Des tireurs embusqués, prêts à abattre au premier signe de résistance des Indiens qui protestaient contre l’ouverture d’un vaste chantier sur le territoire de leur réserve…

Non, ce n’était pas la scène d’un western, ni un épisode historique de la conquête de l’Ouest, mais un événement qui a ému le Canada – le temps d’un «buzz médiatique» – début 2019, et amené l’ONU à condamner l’Etat canadien, en janvier 2020, l’accusant de discrimination raciale envers ses «peuples premiers» – ainsi que les Amérindiens se nomment eux-mêmes…

Voici les faits, dignes de l’époque où se construisaient à travers l’ouest américain les lignes de chemin de fer transcontinentales : 

en 2018, la société Coastal GasLink Pipeline Ltd. est autorisée à construire un pipeline de 670 kilomètres d’Est en Ouest à travers la Colombie Britannique, afin d’atteindre un terminal méthanier sur la côte du Pacifique.

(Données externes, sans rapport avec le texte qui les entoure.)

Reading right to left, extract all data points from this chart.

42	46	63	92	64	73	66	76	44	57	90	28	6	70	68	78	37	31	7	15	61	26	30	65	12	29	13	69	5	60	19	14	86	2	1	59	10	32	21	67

Un chantier qui représente 6,6 milliards de dollars d’investissement, dont 275 millions provenant de l’Etat canadien…

L’une des tribus amérindiennes –les Wet’suwet’en– dont le territoire va être impacté, s’oppose pacifiquement au chantier en établissant un barrage: elle demande à être consultée sur le trajet du pipeline…

Mais en fin 2018, le jugement d’un tribunal canadien autorise la Coastal GasLink à faire évacuer les opposants par la force, manœuvre confiée à la Gendarmerie Royale du Canada, qui emploie la manière forte – opération particulièrement «musclée», selon les observateurs – pour déloger et arrêter les Indiens entre le 7 et le 14 janvier 2019…

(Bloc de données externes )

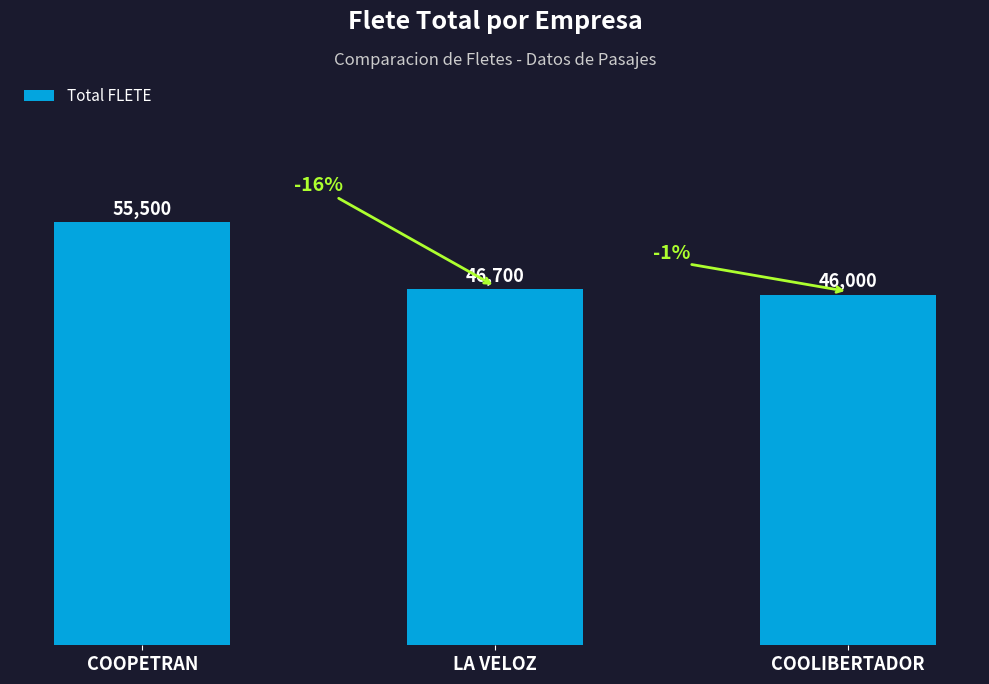

Where is the data nearest to the value 50750?

LA VELOZ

Emotion et indignation dans le pays… pour quelques jours.

Et l’on en serait resté là si une enquête du journal anglais The Guardian n’avait confirmé, un an après, un bruit qui courait à l’époque : la Gendarmerie Royale du Canada avait bien posté sur place des snipers, appelés à tirer en cas de résistance des Indiens, qui avaient eux-mêmes repéré la présence de ces tireurs embusqués…

Stupéfaction au pays du très jovial et «moderniste» premier ministre Justin Trudeau ! Et effarement en ce début du XXIe siècle !

Mais doit-on vraiment s’étonner ?

L’histoire rappelle à longueur de siècles et de millénaires, que ni l’écoulement des siècles, ni les civilisations ou cultures, ni les plus beaux discours ou belles devantures n’affranchissent l’être humain de ses «vieux démons»…

Surtout quand l’argent, le pouvoir, les intérêts entrent en jeu !

Une maxime populaire dit que «le savoir-vivre est un vernis qui se dilue dans l’alcool»; l’on pourrait dire en la parodiant que «l’humanisme» – comme les Droits de l’homme – est une grande idée et un beau principe qui se diluent bien souvent dans l’appât du gain et du pouvoir.